D'autres investisseurs avaient participé à une première ronde de financement en décembre 2014, dont le fonds Desjardins-Innovatech et des membres d'Anges Québec, parmi lesquels figure l'ancien chef de la direction de La Coop fédérée, Claude Lafleur, qui est du même coup devenu président du conseil d'administration d'Intelia.

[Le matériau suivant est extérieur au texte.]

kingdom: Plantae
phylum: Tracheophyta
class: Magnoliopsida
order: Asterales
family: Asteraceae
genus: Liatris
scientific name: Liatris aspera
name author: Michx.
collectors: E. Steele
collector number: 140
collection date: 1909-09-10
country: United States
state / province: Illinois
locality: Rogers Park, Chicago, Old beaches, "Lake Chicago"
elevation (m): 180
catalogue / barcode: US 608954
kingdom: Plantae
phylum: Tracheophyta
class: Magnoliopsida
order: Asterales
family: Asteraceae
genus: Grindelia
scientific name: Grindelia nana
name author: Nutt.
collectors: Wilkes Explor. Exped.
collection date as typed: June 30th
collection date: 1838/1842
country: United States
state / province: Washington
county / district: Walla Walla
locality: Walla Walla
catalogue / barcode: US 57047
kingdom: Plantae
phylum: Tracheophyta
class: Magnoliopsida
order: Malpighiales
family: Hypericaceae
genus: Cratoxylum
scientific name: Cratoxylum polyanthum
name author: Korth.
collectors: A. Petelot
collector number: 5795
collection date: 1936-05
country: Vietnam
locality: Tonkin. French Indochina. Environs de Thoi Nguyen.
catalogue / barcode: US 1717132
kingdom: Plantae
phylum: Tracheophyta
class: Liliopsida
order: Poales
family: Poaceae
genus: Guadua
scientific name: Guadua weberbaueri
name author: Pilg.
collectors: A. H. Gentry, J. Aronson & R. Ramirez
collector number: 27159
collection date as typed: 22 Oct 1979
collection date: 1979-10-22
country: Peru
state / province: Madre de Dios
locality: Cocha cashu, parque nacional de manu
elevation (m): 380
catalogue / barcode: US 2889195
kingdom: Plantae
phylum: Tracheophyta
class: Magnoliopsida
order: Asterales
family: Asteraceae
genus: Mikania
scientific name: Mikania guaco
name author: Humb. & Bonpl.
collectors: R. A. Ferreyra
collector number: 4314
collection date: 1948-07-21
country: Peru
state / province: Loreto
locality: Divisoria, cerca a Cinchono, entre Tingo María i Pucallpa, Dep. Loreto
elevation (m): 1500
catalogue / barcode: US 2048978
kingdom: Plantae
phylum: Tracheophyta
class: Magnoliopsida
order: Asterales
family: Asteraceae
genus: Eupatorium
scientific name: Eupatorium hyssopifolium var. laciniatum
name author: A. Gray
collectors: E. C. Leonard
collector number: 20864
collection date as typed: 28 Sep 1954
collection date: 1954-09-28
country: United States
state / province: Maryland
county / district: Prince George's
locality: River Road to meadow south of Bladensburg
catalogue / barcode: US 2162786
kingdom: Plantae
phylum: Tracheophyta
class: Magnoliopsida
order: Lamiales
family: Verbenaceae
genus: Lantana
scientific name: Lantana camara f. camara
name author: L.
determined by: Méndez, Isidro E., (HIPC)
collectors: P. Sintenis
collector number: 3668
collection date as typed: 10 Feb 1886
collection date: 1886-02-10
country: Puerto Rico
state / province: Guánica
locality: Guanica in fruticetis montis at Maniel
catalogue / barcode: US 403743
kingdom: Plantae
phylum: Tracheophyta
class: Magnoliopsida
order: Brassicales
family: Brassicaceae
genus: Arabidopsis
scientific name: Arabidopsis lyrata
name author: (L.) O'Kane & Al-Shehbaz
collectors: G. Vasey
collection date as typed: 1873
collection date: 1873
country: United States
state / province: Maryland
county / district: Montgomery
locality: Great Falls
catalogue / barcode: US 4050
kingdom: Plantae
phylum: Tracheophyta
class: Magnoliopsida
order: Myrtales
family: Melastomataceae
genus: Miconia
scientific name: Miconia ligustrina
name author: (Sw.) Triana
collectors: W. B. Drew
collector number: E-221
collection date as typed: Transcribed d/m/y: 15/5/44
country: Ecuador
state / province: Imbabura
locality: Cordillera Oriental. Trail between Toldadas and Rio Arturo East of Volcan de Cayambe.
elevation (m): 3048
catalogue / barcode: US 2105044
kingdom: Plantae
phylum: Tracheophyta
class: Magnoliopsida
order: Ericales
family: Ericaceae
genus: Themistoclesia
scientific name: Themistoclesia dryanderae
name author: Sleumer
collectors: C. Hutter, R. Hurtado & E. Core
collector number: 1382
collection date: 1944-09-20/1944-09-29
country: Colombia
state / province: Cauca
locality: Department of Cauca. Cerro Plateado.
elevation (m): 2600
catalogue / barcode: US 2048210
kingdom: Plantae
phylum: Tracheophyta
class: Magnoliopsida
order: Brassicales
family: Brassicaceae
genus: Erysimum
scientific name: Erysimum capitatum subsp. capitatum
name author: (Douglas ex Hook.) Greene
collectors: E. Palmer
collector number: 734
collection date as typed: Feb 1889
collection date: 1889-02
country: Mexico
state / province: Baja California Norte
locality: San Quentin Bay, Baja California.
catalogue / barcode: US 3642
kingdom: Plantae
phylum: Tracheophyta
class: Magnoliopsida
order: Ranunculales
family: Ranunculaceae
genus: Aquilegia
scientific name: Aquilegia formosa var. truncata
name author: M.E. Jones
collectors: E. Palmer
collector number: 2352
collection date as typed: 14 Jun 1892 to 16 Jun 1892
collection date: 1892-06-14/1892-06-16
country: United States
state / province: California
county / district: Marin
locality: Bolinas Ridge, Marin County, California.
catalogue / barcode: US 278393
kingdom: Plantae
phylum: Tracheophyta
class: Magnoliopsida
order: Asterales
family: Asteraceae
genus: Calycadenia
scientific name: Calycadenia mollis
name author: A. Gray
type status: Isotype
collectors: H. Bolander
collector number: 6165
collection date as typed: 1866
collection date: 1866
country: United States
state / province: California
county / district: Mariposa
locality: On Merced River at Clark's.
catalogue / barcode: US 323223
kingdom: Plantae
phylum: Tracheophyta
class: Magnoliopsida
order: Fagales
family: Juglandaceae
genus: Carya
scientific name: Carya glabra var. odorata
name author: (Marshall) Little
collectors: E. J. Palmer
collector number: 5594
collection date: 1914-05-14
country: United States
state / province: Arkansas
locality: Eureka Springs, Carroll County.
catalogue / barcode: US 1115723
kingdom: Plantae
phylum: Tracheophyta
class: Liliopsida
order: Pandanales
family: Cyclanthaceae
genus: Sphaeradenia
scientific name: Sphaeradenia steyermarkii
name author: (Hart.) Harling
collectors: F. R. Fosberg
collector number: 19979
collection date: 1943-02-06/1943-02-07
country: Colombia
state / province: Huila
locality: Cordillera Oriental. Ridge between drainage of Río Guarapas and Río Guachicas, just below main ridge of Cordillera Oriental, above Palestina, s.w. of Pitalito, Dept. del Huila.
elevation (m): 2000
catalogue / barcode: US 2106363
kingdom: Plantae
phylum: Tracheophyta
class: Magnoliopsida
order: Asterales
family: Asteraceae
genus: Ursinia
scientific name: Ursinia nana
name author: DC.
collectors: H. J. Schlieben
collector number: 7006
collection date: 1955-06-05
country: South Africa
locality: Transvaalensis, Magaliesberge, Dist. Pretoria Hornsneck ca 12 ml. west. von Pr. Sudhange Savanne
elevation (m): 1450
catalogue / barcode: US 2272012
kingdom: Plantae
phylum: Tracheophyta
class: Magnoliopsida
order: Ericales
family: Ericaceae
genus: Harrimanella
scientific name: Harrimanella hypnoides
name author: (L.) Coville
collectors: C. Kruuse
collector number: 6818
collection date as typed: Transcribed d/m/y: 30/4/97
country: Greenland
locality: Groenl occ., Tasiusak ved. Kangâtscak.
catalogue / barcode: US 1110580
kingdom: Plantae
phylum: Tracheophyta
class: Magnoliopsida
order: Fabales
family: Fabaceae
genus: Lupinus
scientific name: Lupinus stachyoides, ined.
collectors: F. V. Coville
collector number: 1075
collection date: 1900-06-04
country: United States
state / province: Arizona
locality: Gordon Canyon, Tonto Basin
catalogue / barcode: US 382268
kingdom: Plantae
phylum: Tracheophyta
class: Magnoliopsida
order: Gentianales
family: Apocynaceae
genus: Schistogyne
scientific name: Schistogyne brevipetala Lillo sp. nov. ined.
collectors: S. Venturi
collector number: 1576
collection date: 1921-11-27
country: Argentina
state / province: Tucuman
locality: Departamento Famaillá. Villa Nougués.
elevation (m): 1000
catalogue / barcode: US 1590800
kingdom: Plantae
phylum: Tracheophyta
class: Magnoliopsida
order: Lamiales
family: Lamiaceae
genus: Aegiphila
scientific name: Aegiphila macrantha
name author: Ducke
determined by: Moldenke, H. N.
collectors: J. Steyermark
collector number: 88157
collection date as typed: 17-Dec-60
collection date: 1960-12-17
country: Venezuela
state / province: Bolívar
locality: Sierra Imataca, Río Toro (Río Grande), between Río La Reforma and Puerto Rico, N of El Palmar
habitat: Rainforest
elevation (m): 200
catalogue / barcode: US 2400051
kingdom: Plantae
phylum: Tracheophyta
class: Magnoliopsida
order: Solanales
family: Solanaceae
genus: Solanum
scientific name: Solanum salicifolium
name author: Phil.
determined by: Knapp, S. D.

Intelia s'est aussi associée, il y a plus d'un an, avec le fournisseur ontarien Canarm AgSystems afin d'accélérer son expansion sur le marché canadien. La PME, dont les effectifs ont doublé à 40 personnes depuis un an, souhaite aussi étendre ses activités à l'industrie porcine et laitière, à moyen et plus long terme. Ses équipements sont aujourd'hui implantés dans quelque 14 000 fermes, principalement au Canada et aux États-Unis.

FORCES DE LA RÉGION

« La région offre un grand encadrement pour les entreprises. Pour nous, elle a aussi l'avantage d'être située à proximité d'un milieu agricole et d'un pôle économique important comme Montréal. » 

- Étienne Dupuis

DÉFIS DE LA RÉGION

« Le recrutement de la main-d'oeuvre spécialisée est difficile et il y a un manque au niveau de la formation technologique. » 

- Étienne Dupuis

Photo fournie par Intelia

Le technicien de production d'Intelia Sylvain Boucher perce les boîtiers qui deviendront bientôt des contrôleurs.